Because can you really thank someone for what you feel you deserve, own or orchestrate? This day, this life of food and family, homes filled with toys and light, soft chairs to sink into with full bellies and babies playing at our feet – are they ours? When my hand closes tight the joy seeps away, trickling through my fingers, elusive I grasp.

Two years ago, the best Thanksgiving I have ever kept, ever celebrated. One month after my baby slipped away, lips barely parted, I whispered praise. The question is raised, the gauntlet thrown down and the thanks must be given away. Acknowledging who He is, what He has done, all He has given becomes a quite war cry. Boots planted firm in the battleground of my soul.

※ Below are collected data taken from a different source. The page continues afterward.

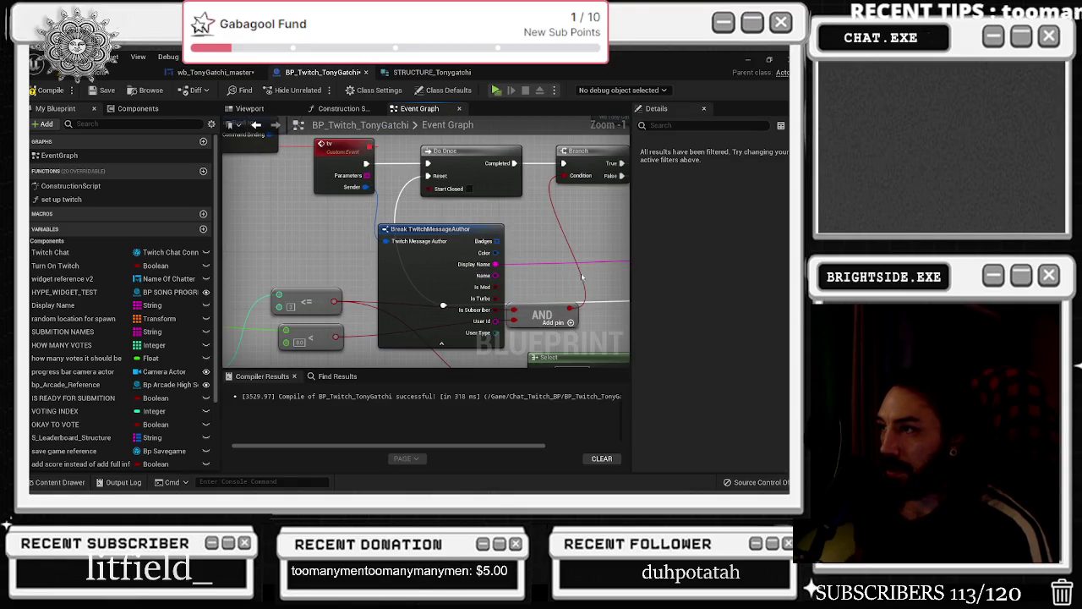
{"action": "mouse_move", "coordinate": [556, 313]}
{"action": "left_mouse_down"}
{"action": "mouse_move", "coordinate": [372, 312]}
{"action": "mouse_move", "coordinate": [448, 271]}
{"action": "mouse_move", "coordinate": [398, 245]}
{"action": "mouse_move", "coordinate": [547, 306]}
{"action": "mouse_move", "coordinate": [479, 290]}
{"action": "mouse_move", "coordinate": [612, 276]}
{"action": "mouse_move", "coordinate": [319, 269]}
{"action": "left_mouse_up"}
{"action": "scroll", "coordinate": [448, 270], "scroll_direction": "down", "scroll_amount": 2}
{"action": "scroll", "coordinate": [397, 245], "scroll_direction": "down", "scroll_amount": 1}
{"action": "scroll", "coordinate": [513, 300], "scroll_direction": "up", "scroll_amount": 2}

We held each other, we ate quiet and simple and we sang, and I will always remember that day of beauty. Beauty you only see when you have nothing left to give and you give thanks anyway.

A year ago, the pictures are above, a tentative Thanksgiving. Our hearts were being redeemed, the promised child had come, God so very very good to us. But the healing had not come exactly as we had hoped. The road had been long, my body broken. The raw wound was closing over but spirits were sore and weak. I look back and see my body swollen from giving life. I see it soft, all wrapped up in the process and the budding life I hold. My heart shouted joy for this little child, our precious baby. I reveled in his soft embrace, but I yearned for God to restore the time the locusts ate. I cried out for an even path, a spot in the shade to rest because I felt lost and tired in the journey. We gave thanks, we held them close, and we walked forward.

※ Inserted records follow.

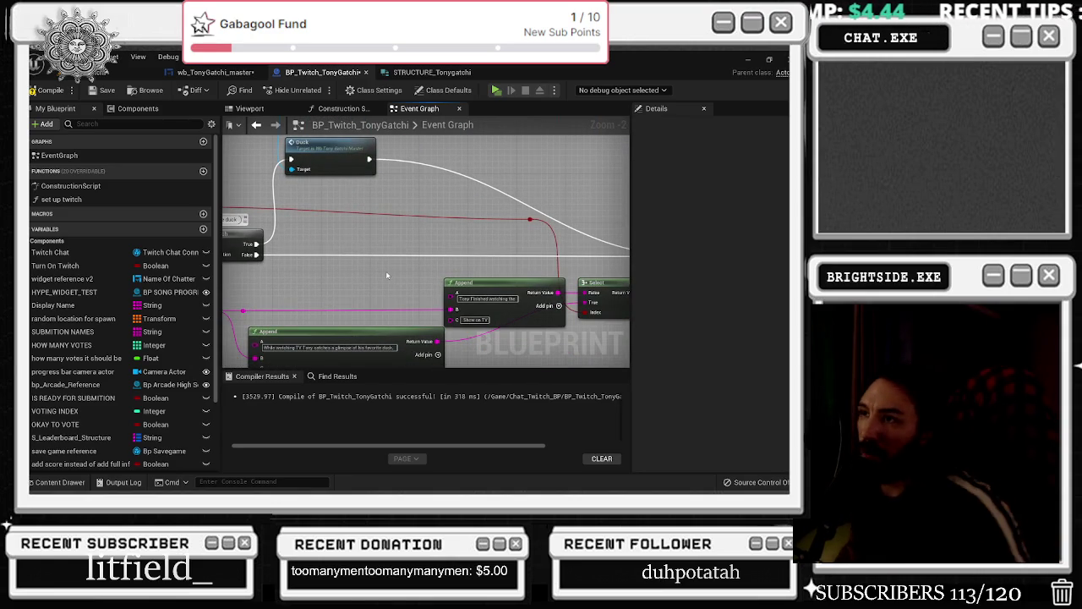
{"action": "mouse_move", "coordinate": [387, 275]}
{"action": "left_mouse_down"}
{"action": "mouse_move", "coordinate": [294, 273]}
{"action": "mouse_move", "coordinate": [420, 313]}
{"action": "left_mouse_up"}
{"action": "left_click_drag", "start_coordinate": [326, 195], "coordinate": [361, 208]}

Today I have everything and yet I am in a dry and weary land. I can not do the good I know I want to do. But Oh the riches he has lavished on us. Love and children, baby smiles and soft golden hair. Little boy hugs and artwork at the kitchen table. And still we fall under the fiery unseen arrows, we are tossed and turned by every wave, turning against our own bodies, tearing down instead of building up, fragmenting instead of uniting.

I am at a loss until I realize . . . Praise God for our brokenness! I do not want to be rich in my own eyes, stingily giving a bit of it away. A gift to see my emptiness, ugliness, inability, weakness so I can give away that last little bit that I have – the widows mite, in praise. When I have lost , give thanks. When I am at my worst, give thanks. When all is good, good, good, God don’t let me forget it is your due, give thanks! Give it away so He can move in. What a generous God He is.

p.s. Aaron was really serious about being an Indian 🙂 He thought the pilgrim hat was a bit silly though. We trace our hands, make turkeys the size of their years and engrave our gratitude in marker and crayon every Thanksgiving morning.